Fwd: A Book of the Century
Zenon M. Feszczak
feszczak at sas.upenn.edu
Thu May 7 13:40:07 UTC 1998
London Telegraph
24 January 1998
Book of the Century
Brian Aldiss makes his choice
ALEKSANDR Solzhenitsyn says that he is speaking for
"mute Russia". The phrase crops up in his great work,
The Gulag Archipelago, published in Britain in three
volumes between 1974 and 1978. Yet this "history and
geography" of the Soviet Union's prison and forced
labour camp system is addressed to a wider audience than
mute Russia; it strikes at the heart and intellect of
everyone.
The opening of the book detains us like one of the great
Russian novels:
How do people get to this clandestine Archipelago? Hour
by hour planes fly there, ships steer their course
there, and trains thunder off to it - but all with nary
a mark on them to tell of their destination.
So we travel under the wing of Solzhenitsyn's metaphor
to encompass that chain of camps scattered across the
wildernesses of the Soviet Union, and meet the
inhabitants.
The author himself was a zek (prisoner) in the Kolyma
camp, "the pole of ferocity". He brought away the
material for his work, as he says, "on the skin of my
back, and with my eyes and ears". Every word was forged
by labour, exile, starvation.
One of the most vivid and scathing chapters, "What the
Archipelago Stands On", comes in the middle of the
second volume. Here, in the forced labour camps, the
principle of tukhta is introduced. The timber-fellers
are set impossibly high production targets. So the boss
credits his teams with fictitious cubic yards of wood
cut, thus increasing the zeks' bread allowance. The
log-rafters, who launch the timber down river, do not
denounce this mistake. It helps their production figures
to pass on the fictitious amount. The lumber yards
downstream do the same, adding a little to the figure.

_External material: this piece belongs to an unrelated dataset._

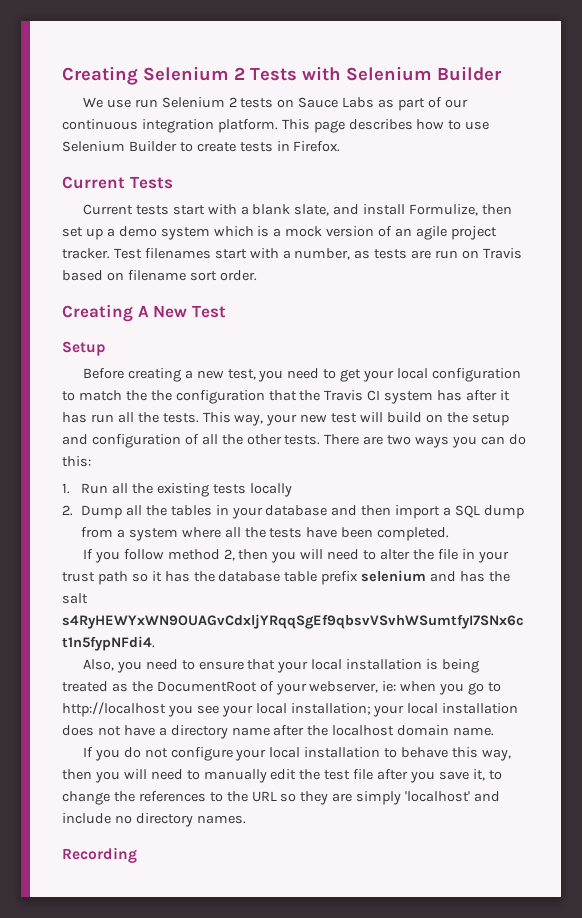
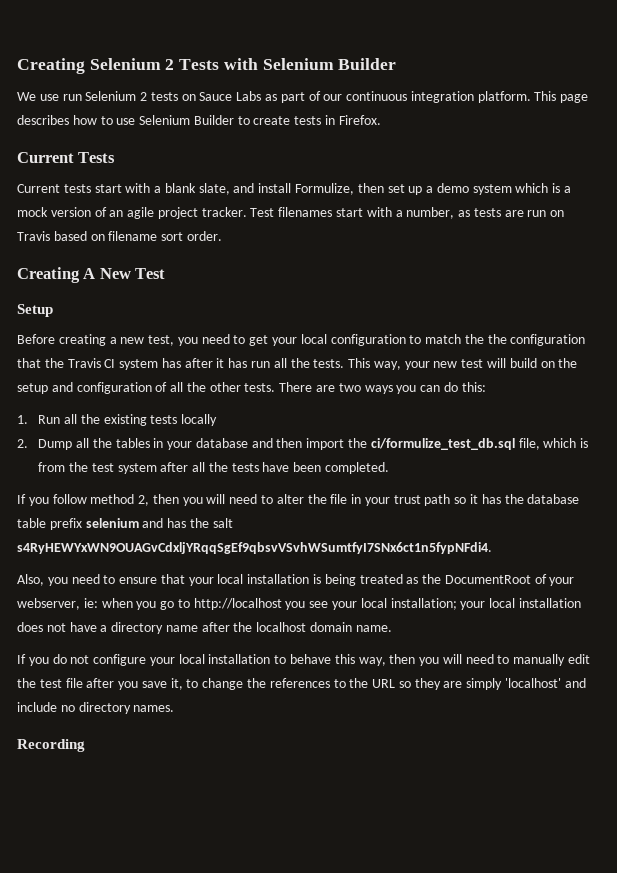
[443,505,524,519] [80,527,221,541] a SQL dump from a system where -> [348,438,589,450] [38,462,189,474] the ci/formulize_test_db.sql file, which is from the test system after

Eventually, the Ministry of the Timber Industry makes
serious use of these fictitiously inflated figures in
their reports. Thus the entire GNP of the Soviet Empire
becomes founded on a fiction. "They simply could not
stand up against people's pressure to live."

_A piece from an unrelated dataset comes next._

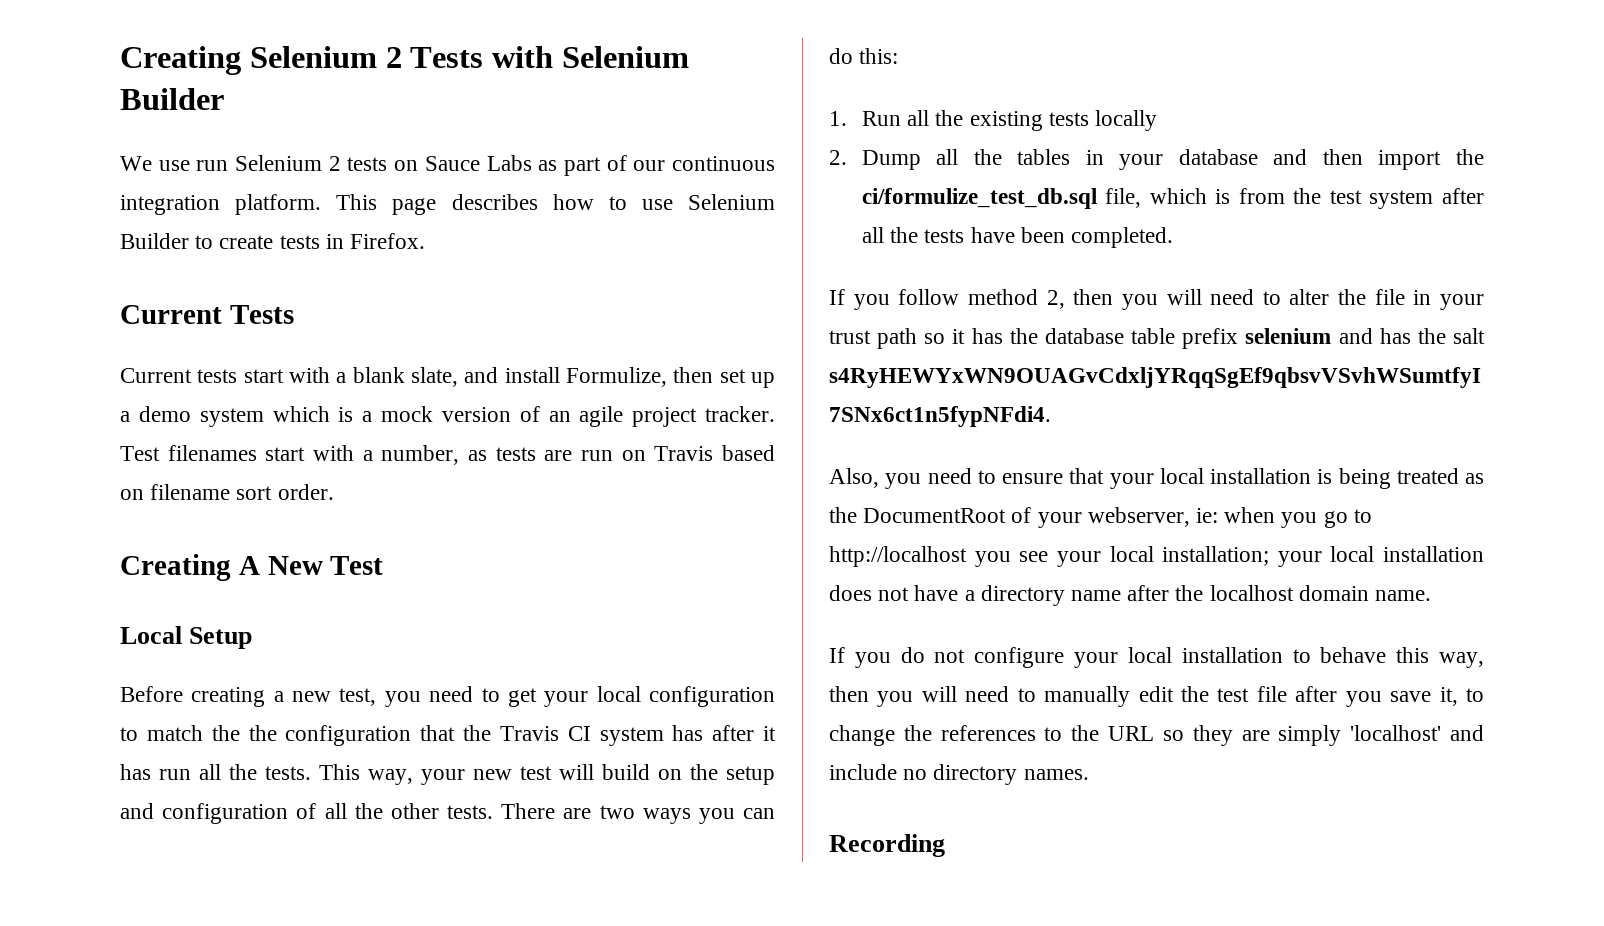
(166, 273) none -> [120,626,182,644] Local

Gulag, though, is not merely an account of the lies and
injustice on which the Soviet system was founded; it
addresses the human condition. Solzhenitsyn is a
moralist writing with savage irony. How do you survive
uncorrupted in this world? Those who are free, living in
cities, are also at risk.
Gulag is a long and vivid meditation on the good and
evil in men's hearts. We who live out our lives in
better circumstances must still confront its relevance.
There is no book like it in the world.